Practical Introduction to Machine Learning
Event Information
Description
RadialPoint is hosting another community tech talk, and this time we're bringing in Pablo Duboue, who will be giving a small introduction to the very vast field of Machine Learning. The focus will be on practice rather than theory.
Abstract
I will present the main areas of the field (supervised learning, unsupervised learning, semi-supervised and reinforcement learning) and present examples and lessons learned after 14 years of applying Machine Learning to Natural Language Processing and Information Retrieval.
I will show examples using the following tool-kits:
- Weka 3 (http://www.cs.waikato.ac.nz/ml/weka/)
- Apache Mahout (http://mahout.apache.org/)
- Apache OpenNLP MaxEnt (http://maxent.sourceforge.net/about.html)
The examples will come from my previous work, in fields ranging from text mining on molecular biology [1], question answering [2], and even recent work I did for MatchFWD on clustering companies by employee migrations.
[1] Disambiguating proteins, genes, and RNA in text: a machine learning approach, V Hatzivassiloglou, PA Duboue, A Rzhetsky (2001), Bioinformatics 17 (suppl 1), S97-S106
[2] A framework for merging and ranking of answers in DeepQA, DC Gondek, A Lally, A Kalyanpur, JW Murdock, PA Duboue, L Zhang, Y Pan, ZM Qiu, C Welty (2012), IBM Journal of Research and Development.

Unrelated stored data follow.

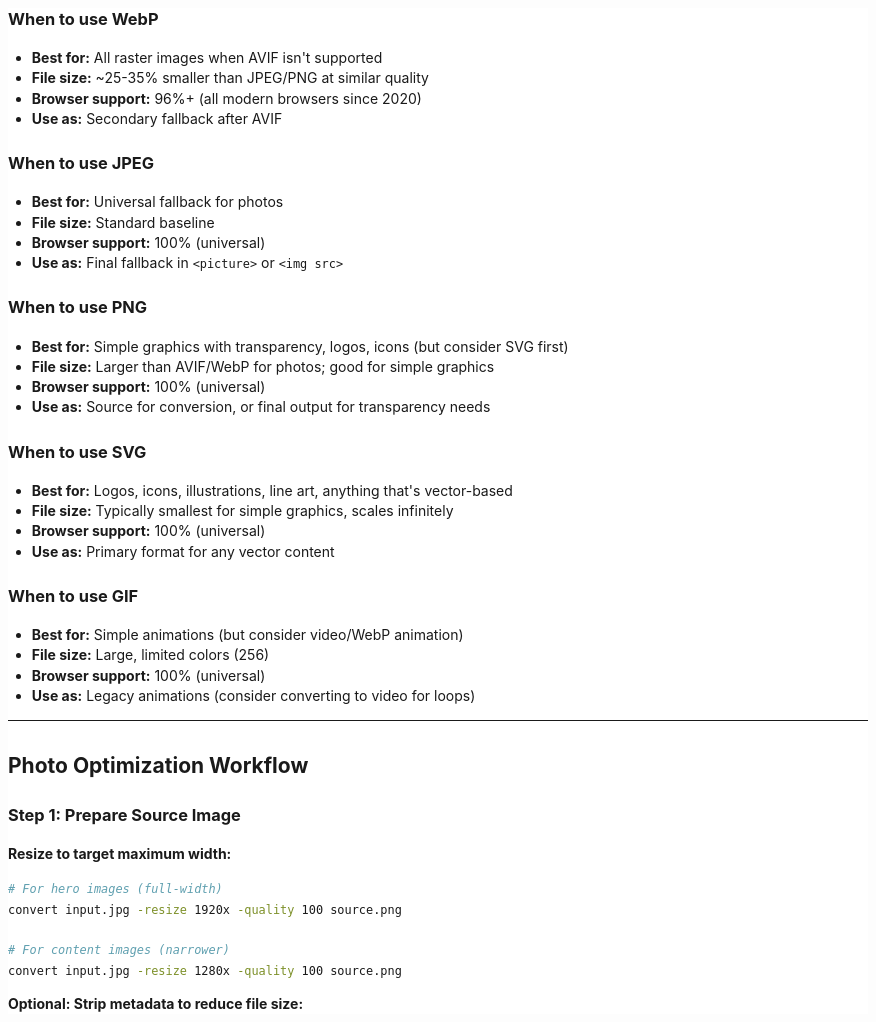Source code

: ### When to use WebP

* **Best for:** All raster images when AVIF isn't supported
* **File size:** ~25-35% smaller than JPEG/PNG at similar quality
* **Browser support:** 96%+ (all modern browsers since 2020)
* **Use as:** Secondary fallback after AVIF

### When to use JPEG

* **Best for:** Universal fallback for photos
* **File size:** Standard baseline
* **Browser support:** 100% (universal)
* **Use as:** Final fallback in `<picture>` or `<img src>`

### When to use PNG

* **Best for:** Simple graphics with transparency, logos, icons (but consider SVG first)
* **File size:** Larger than AVIF/WebP for photos; good for simple graphics
* **Browser support:** 100% (universal)
* **Use as:** Source for conversion, or final output for transparency needs

### When to use SVG

* **Best for:** Logos, icons, illustrations, line art, anything that's vector-based
* **File size:** Typically smallest for simple graphics, scales infinitely
* **Browser support:** 100% (universal)
* **Use as:** Primary format for any vector content

### When to use GIF

* **Best for:** Simple animations (but consider video/WebP animation)
* **File size:** Large, limited colors (256)
* **Browser support:** 100% (universal)
* **Use as:** Legacy animations (consider converting to video for loops)

***

## Photo Optimization Workflow

### Step 1: Prepare Source Image

**Resize to target maximum width:**

```bash
# For hero images (full-width)
convert input.jpg -resize 1920x -quality 100 source.png

# For content images (narrower)
convert input.jpg -resize 1280x -quality 100 source.png
```

**Optional: Strip metadata to reduce file size:**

The objective of this presentation is to demystify Machine Learning and to encourage the audience to incorporate Machine Learning tools and approaches into their everyday work. I will also discuss problems I have identified regarding user support for systems incorporating trained models.
About the speaker
Dr. Duboue is an independent language technologist. His work focuses on applied language technology and natural language generation. He received a Licenciatura en Computacion degree from Cordoba University (Argentina) in 1998 and M.S., M.Phil and Ph.D. degrees in Computer Science from Columbia University in the City of New York in 2001, 2003 and 2005 (dissertation title: "Indirect supervised learning of strategic generation logic"). He is passionate about improving society through language technology and splits his time between teaching, doing research and contributing to free software projects. He has taught at Cordoba University, Columbia University, Siglo21 University and has worked for IBM TJ Watson Research as a Research Staff Member. At IBM Research he helped create the Watson (TM) Question Answering system that participated in the Jeopardy! (TM) Grand Challenge.